Exercise brief :: The answer must reproduce every record exactly, with all pictures omitted.

Plain-text document sources

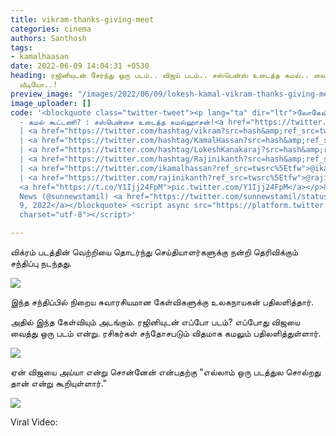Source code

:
 ```yaml
---
title: vikram-thanks-giving-meet
categories: cinema
authors: Santhosh
tags:
- kamalhaasan
date: 2022-06-09 14:04:31 +0530
heading: ரஜினியுடன் சேர்ந்து ஒரு படம்.. விஜய் படம்.. சஸ்பென்ஸ் உடைத்த கமல்.. வைரல்
  வீடியோ..!
preview_image: "/images/2022/06/09/lokesh-kamal-vikram-thanks-giving-meet-jpg.jpeg"
image_uploader: []
code: '<blockquote class="twitter-tweet"><p lang="ta" dir="ltr">லோகேஷ் - ரஜினிகாந்த்
  - கமல் கூட்டணி? : சஸ்பென்சை உடைத்த கமல்ஹாசன்!<a href="https://twitter.com/hashtag/SunNews?src=hash&amp;ref_src=twsrc%5Etfw">#SunNews</a>
  | <a href="https://twitter.com/hashtag/vikram?src=hash&amp;ref_src=twsrc%5Etfw">#vikram</a>
  | <a href="https://twitter.com/hashtag/KamalHassan?src=hash&amp;ref_src=twsrc%5Etfw">#KamalHassan</a>
  | <a href="https://twitter.com/hashtag/LokeshKanakaraj?src=hash&amp;ref_src=twsrc%5Etfw">#LokeshKanakaraj</a>
  | <a href="https://twitter.com/hashtag/Rajinikanth?src=hash&amp;ref_src=twsrc%5Etfw">#Rajinikanth</a>
  | <a href="https://twitter.com/ikamalhassan?ref_src=twsrc%5Etfw">@ikamalhassan</a>
  | <a href="https://twitter.com/rajinikanth?ref_src=twsrc%5Etfw">@rajinikanth</a>
  <a href="https://t.co/Y1Ijj24FpM">pic.twitter.com/Y1Ijj24FpM</a></p>&mdash; Sun
  News (@sunnewstamil) <a href="https://twitter.com/sunnewstamil/status/1534811961245937667?ref_src=twsrc%5Etfw">June
  9, 2022</a></blockquote> <script async src="https://platform.twitter.com/widgets.js"
  charset="utf-8"></script>'

---
```

விக்ரம் படத்தின் வெற்றியை தொடர்ந்து  செய்தியாளர்களுக்கு நன்றி தெரிவிக்கும் சந்திப்பு நடந்தது.

![](/images/2022/06/09/rajini-kamal-1-jpg.jpeg)

இந்த சந்திப்பில் நிறைய சுவாரசியமான கேள்விகளுக்கு உலகநாயகன் பதிலளித்தார்.

அதில் இந்த கேள்வியும் அடங்கும். ரஜினியுடன் எப்போ படம்? எப்போது விஜயை வைத்து ஒரு படம் என்று. ரசிகர்கள் சந்தோசபடும் விதமாக கமலும் பதிலளித்துள்ளார்.

![](/images/2022/06/09/rajini-kamal-2-jpg.jpeg)

ஏன் விஜயை அய்யா என்று சொன்னேன் என்பதற்கு "எல்லாம் ஒரு படத்துல சொல்றது தான் என்று கூறியுள்ளார்."

![](/images/2022/06/09/rajini-kamal-3-jpg.jpeg)

Viral Video:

Written answer ::
Source code

:
 ```yaml
---
title: vikram-thanks-giving-meet
categories: cinema
authors: Santhosh
tags:
- kamalhaasan
date: 2022-06-09 14:04:31 +0530
heading: ரஜினியுடன் சேர்ந்து ஒரு படம்.. விஜய் படம்.. சஸ்பென்ஸ் உடைத்த கமல்.. வைரல்
  வீடியோ..!
preview_image: "/images/2022/06/09/lokesh-kamal-vikram-thanks-giving-meet-jpg.jpeg"
image_uploader: []
code: '<blockquote class="twitter-tweet"><p lang="ta" dir="ltr">லோகேஷ் - ரஜினிகாந்த்
  - கமல் கூட்டணி? : சஸ்பென்சை உடைத்த கமல்ஹாசன்!<a href="https://twitter.com/hashtag/SunNews?src=hash&amp;ref_src=twsrc%5Etfw">#SunNews</a>
  | <a href="https://twitter.com/hashtag/vikram?src=hash&amp;ref_src=twsrc%5Etfw">#vikram</a>
  | <a href="https://twitter.com/hashtag/KamalHassan?src=hash&amp;ref_src=twsrc%5Etfw">#KamalHassan</a>
  | <a href="https://twitter.com/hashtag/LokeshKanakaraj?src=hash&amp;ref_src=twsrc%5Etfw">#LokeshKanakaraj</a>
  | <a href="https://twitter.com/hashtag/Rajinikanth?src=hash&amp;ref_src=twsrc%5Etfw">#Rajinikanth</a>
  | <a href="https://twitter.com/ikamalhassan?ref_src=twsrc%5Etfw">@ikamalhassan</a>
  | <a href="https://twitter.com/rajinikanth?ref_src=twsrc%5Etfw">@rajinikanth</a>
  <a href="https://t.co/Y1Ijj24FpM">pic.twitter.com/Y1Ijj24FpM</a></p>&mdash; Sun
  News (@sunnewstamil) <a href="https://twitter.com/sunnewstamil/status/1534811961245937667?ref_src=twsrc%5Etfw">June
  9, 2022</a></blockquote> <script async src="https://platform.twitter.com/widgets.js"
  charset="utf-8"></script>'

---
```

விக்ரம் படத்தின் வெற்றியை தொடர்ந்து  செய்தியாளர்களுக்கு நன்றி தெரிவிக்கும் சந்திப்பு நடந்தது.

![](/images/2022/06/09/rajini-kamal-1-jpg.jpeg)

இந்த சந்திப்பில் நிறைய சுவாரசியமான கேள்விகளுக்கு உலகநாயகன் பதிலளித்தார்.

அதில் இந்த கேள்வியும் அடங்கும். ரஜினியுடன் எப்போ படம்? எப்போது விஜயை வைத்து ஒரு படம் என்று. ரசிகர்கள் சந்தோசபடும் விதமாக கமலும் பதிலளித்துள்ளார்.

![](/images/2022/06/09/rajini-kamal-2-jpg.jpeg)

ஏன் விஜயை அய்யா என்று சொன்னேன் என்பதற்கு "எல்லாம் ஒரு படத்துல சொல்றது தான் என்று கூறியுள்ளார்."

![](/images/2022/06/09/rajini-kamal-3-jpg.jpeg)

Viral Video:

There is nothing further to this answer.